• Exercise requirements
When you find the word "奢侈品的最大消费者是女人吧" in a line of the entries, please copy the whole line.

++++++++

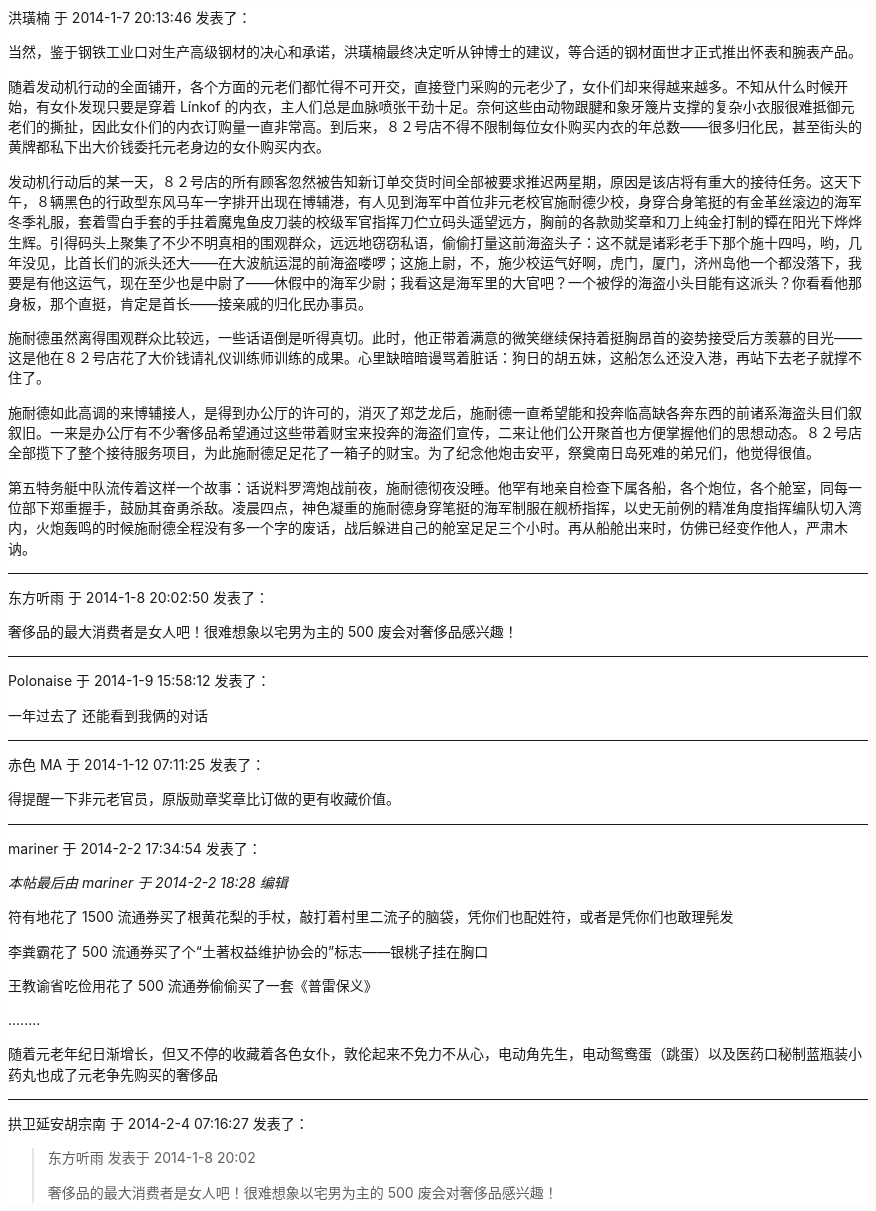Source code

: 
洪璜楠 于 2014-1-7 20:13:46 发表了：

当然，鉴于钢铁工业口对生产高级钢材的决心和承诺，洪璜楠最终决定听从钟博士的建议，等合适的钢材面世才正式推出怀表和腕表产品。

随着发动机行动的全面铺开，各个方面的元老们都忙得不可开交，直接登门采购的元老少了，女仆们却来得越来越多。不知从什么时候开始，有女仆发现只要是穿着 Línkof 的内衣，主人们总是血脉喷张干劲十足。奈何这些由动物跟腱和象牙篾片支撑的复杂小衣服很难抵御元老们的撕扯，因此女仆们的内衣订购量一直非常高。到后来，８２号店不得不限制每位女仆购买内衣的年总数——很多归化民，甚至街头的黄牌都私下出大价钱委托元老身边的女仆购买内衣。

发动机行动后的某一天，８２号店的所有顾客忽然被告知新订单交货时间全部被要求推迟两星期，原因是该店将有重大的接待任务。这天下午，８辆黑色的行政型东风马车一字排开出现在博辅港，有人见到海军中首位非元老校官施耐德少校，身穿合身笔挺的有金革丝滚边的海军冬季礼服，套着雪白手套的手拄着魔鬼鱼皮刀装的校级军官指挥刀伫立码头遥望远方，胸前的各款勋奖章和刀上纯金打制的镡在阳光下烨烨生辉。引得码头上聚集了不少不明真相的围观群众，远远地窃窃私语，偷偷打量这前海盗头子：这不就是诸彩老手下那个施十四吗，哟，几年没见，比首长们的派头还大——在大波航运混的前海盗喽啰；这施上尉，不，施少校运气好啊，虎门，厦门，济州岛他一个都没落下，我要是有他这运气，现在至少也是中尉了——休假中的海军少尉；我看这是海军里的大官吧？一个被俘的海盗小头目能有这派头？你看看他那身板，那个直挺，肯定是首长——接亲戚的归化民办事员。

施耐德虽然离得围观群众比较远，一些话语倒是听得真切。此时，他正带着满意的微笑继续保持着挺胸昂首的姿势接受后方羡慕的目光——这是他在８２号店花了大价钱请礼仪训练师训练的成果。心里缺暗暗谩骂着脏话：狗日的胡五妹，这船怎么还没入港，再站下去老子就撑不住了。

施耐德如此高调的来博辅接人，是得到办公厅的许可的，消灭了郑芝龙后，施耐德一直希望能和投奔临高缺各奔东西的前诸系海盗头目们叙叙旧。一来是办公厅有不少奢侈品希望通过这些带着财宝来投奔的海盗们宣传，二来让他们公开聚首也方便掌握他们的思想动态。８２号店全部揽下了整个接待服务项目，为此施耐德足足花了一箱子的财宝。为了纪念他炮击安平，祭奠南日岛死难的弟兄们，他觉得很值。

第五特务艇中队流传着这样一个故事：话说料罗湾炮战前夜，施耐德彻夜没睡。他罕有地亲自检查下属各船，各个炮位，各个舱室，同每一位部下郑重握手，鼓励其奋勇杀敌。凌晨四点，神色凝重的施耐德身穿笔挺的海军制服在舰桥指挥，以史无前例的精准角度指挥编队切入湾内，火炮轰鸣的时候施耐德全程没有多一个字的废话，战后躲进自己的舱室足足三个小时。再从船舱出来时，仿佛已经变作他人，严肃木讷。

---

东方听雨 于 2014-1-8 20:02:50 发表了：

奢侈品的最大消费者是女人吧！很难想象以宅男为主的 500 废会对奢侈品感兴趣！

---

Polonaise 于 2014-1-9 15:58:12 发表了：

一年过去了 还能看到我俩的对话

---

赤色 MA 于 2014-1-12 07:11:25 发表了：

得提醒一下非元老官员，原版勋章奖章比订做的更有收藏价值。

---

mariner 于 2014-2-2 17:34:54 发表了：

_本帖最后由 mariner 于 2014-2-2 18:28 编辑_

符有地花了 1500 流通券买了根黄花梨的手杖，敲打着村里二流子的脑袋，凭你们也配姓符，或者是凭你们也敢理髡发

李粪霸花了 500 流通券买了个“土著权益维护协会的”标志——银桃子挂在胸口

王教谕省吃俭用花了 500 流通券偷偷买了一套《普雷保义》

........

随着元老年纪日渐增长，但又不停的收藏着各色女仆，敦伦起来不免力不从心，电动角先生，电动鸳鸯蛋（跳蛋）以及医药口秘制蓝瓶装小药丸也成了元老争先购买的奢侈品

---

拱卫延安胡宗南 于 2014-2-4 07:16:27 发表了：

> 东方听雨 发表于 2014-1-8 20:02
>
> 奢侈品的最大消费者是女人吧！很难想象以宅男为主的 500 废会对奢侈品感兴趣！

++++++++

• Answer space
奢侈品的最大消费者是女人吧！很难想象以宅男为主的 500 废会对奢侈品感兴趣！
> 奢侈品的最大消费者是女人吧！很难想象以宅男为主的 500 废会对奢侈品感兴趣！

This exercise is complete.